Nitric oxide (NO), a diffusible free radical gas, acts as a neurotransmitter in brain and peripheral nervous system.
It accounts for the activity of endothelium-derived relaxing factors, which stimulate vasodilatation by releasing NO from the endothelium.
Unlike typical neurotransmitter, NO is a not stored in synaptic vesicle and does not act on membrane receptors.
Synthesis of NO, initially demonstrated in vascular endothelium, is now found in many tissues.
NO is synthesized by L-arginine, oxygen, and NADPH by three known isoforms of heme-containing flavoproteins termed NO synthase (NOS, I-III, mol wt.
~130-160 kD).
One group of enzyme is constitutive, agonist-triggered, and dependent on Ca2+/Calmodulin and is inhibited by L-arginine analogues (L-NNA, L-NMMA).
It is found in endothelium, adrenal glands, brain and platelets.

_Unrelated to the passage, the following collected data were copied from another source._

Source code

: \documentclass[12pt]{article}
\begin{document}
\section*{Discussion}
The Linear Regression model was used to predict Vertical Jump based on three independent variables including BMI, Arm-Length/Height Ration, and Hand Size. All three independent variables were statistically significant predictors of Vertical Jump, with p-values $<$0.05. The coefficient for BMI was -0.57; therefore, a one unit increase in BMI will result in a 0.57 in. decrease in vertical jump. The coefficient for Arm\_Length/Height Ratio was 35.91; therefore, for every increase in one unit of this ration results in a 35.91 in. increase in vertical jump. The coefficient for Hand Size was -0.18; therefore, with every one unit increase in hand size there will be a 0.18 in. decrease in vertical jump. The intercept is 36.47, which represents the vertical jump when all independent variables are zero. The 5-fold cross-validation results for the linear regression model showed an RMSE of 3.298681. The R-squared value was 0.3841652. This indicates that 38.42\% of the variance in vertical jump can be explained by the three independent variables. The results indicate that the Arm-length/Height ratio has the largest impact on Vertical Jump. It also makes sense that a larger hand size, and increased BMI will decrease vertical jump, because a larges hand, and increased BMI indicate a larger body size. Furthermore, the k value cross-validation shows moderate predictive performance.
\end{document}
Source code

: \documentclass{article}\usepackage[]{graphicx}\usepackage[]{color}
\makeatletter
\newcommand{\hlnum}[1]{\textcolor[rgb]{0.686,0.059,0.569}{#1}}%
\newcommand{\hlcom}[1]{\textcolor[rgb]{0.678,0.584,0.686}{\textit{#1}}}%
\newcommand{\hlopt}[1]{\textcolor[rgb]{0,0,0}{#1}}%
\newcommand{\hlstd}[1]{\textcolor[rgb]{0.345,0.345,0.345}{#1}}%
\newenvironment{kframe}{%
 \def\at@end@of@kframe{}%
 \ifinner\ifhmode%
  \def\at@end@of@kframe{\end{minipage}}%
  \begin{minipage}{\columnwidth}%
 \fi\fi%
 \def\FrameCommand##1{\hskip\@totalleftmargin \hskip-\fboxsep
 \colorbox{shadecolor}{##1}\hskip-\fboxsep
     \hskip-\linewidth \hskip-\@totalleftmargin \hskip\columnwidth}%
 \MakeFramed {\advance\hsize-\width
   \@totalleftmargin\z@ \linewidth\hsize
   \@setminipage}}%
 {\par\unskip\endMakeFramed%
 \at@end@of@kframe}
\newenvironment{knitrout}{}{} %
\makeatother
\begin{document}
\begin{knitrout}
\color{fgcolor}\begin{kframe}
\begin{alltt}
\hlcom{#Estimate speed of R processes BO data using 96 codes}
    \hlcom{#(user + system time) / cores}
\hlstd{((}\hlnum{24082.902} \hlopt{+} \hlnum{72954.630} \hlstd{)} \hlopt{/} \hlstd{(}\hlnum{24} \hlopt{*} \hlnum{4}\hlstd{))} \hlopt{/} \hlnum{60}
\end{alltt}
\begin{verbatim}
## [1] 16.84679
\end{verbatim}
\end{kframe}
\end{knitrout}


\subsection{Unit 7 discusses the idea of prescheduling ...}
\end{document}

The other principle group is inducible, Ca2+/Calmodulin-independent, and inhibited by NMMA and L-NNA.
It has been found in macrophage, hepatocytes, tumor cells, vascular smooth muscle and endothelial cells.
Analyses of cDNA clones have identified three distinct NOS genes in mammals: neuronal (nNOS/bNOS/NOS-I), endothelial (eNOS/NOS-III), and macrophage (mNOS/iNOS/NOS-II).
Both nNOS and eNOS are constitutive and the mNOS/iNOS is inducible.
Sequence homology among different cloned isoforms is ~ 50%.
Applications:Suitable for use in ELISA.
Western Blot, though not tested, may potentially be used as an application.